• Exercise requirements:
Write out every line from the first one down to and including the line containing "color balance rgb: perceptual", reproducing each precisely.

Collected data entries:

####

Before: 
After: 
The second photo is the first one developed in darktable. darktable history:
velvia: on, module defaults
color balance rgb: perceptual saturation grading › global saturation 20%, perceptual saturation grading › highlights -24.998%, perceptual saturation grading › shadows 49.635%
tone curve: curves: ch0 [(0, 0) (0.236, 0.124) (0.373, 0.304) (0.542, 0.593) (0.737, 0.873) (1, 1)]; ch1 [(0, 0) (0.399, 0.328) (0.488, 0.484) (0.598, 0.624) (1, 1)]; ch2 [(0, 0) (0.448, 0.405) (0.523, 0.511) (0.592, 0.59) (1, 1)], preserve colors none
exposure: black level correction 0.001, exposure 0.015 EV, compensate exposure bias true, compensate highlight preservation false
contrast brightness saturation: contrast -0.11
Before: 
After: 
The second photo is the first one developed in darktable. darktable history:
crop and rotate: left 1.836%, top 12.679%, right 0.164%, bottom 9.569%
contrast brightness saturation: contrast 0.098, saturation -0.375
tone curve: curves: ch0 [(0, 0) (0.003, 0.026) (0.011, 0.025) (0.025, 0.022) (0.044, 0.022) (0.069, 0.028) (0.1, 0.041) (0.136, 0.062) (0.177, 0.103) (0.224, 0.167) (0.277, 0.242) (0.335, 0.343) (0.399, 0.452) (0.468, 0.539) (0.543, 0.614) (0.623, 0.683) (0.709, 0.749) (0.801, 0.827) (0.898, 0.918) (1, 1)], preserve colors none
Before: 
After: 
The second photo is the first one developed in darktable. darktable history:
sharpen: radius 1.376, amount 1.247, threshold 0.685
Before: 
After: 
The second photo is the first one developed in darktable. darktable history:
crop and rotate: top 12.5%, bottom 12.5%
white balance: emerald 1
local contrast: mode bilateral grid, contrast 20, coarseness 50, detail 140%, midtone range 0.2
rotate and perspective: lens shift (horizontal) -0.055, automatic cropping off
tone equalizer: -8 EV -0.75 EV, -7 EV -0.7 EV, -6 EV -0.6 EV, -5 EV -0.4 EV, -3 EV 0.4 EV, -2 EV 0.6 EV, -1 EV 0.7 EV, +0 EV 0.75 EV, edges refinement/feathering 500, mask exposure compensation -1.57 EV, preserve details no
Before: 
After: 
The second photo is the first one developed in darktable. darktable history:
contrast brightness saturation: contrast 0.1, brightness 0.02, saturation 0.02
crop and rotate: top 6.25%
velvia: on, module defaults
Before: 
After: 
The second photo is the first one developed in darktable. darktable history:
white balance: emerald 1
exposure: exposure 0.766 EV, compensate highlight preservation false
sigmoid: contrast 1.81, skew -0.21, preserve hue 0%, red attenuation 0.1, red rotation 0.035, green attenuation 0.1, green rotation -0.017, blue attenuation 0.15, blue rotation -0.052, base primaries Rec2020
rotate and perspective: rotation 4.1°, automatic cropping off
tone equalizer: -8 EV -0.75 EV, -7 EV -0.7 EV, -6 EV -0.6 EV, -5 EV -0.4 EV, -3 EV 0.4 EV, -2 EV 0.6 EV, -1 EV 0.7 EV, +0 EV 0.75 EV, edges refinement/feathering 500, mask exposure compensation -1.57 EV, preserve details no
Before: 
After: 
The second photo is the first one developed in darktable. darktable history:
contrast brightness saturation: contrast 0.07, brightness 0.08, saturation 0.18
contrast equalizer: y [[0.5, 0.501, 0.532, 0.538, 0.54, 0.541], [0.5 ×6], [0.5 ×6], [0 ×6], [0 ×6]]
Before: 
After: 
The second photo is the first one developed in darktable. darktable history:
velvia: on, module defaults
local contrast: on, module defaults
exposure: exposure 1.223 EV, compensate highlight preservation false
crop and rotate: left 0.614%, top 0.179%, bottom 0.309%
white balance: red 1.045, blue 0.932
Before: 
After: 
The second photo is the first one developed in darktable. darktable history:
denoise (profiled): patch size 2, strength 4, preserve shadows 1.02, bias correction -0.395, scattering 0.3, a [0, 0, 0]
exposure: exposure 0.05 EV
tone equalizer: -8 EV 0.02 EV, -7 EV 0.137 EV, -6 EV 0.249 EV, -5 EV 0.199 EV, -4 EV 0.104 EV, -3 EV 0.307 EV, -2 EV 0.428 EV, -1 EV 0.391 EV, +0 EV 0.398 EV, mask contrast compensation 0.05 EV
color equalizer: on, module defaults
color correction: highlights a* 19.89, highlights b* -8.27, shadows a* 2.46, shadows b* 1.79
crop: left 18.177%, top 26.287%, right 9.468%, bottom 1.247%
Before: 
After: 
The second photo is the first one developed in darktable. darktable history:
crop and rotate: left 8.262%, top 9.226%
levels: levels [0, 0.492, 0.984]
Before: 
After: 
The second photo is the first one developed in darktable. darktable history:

####

• Output of the task:
Before: 
After: 
The second photo is the first one developed in darktable. darktable history:
velvia: on, module defaults
color balance rgb: perceptual saturation grading › global saturation 20%, perceptual saturation grading › highlights -24.998%, perceptual saturation grading › shadows 49.635%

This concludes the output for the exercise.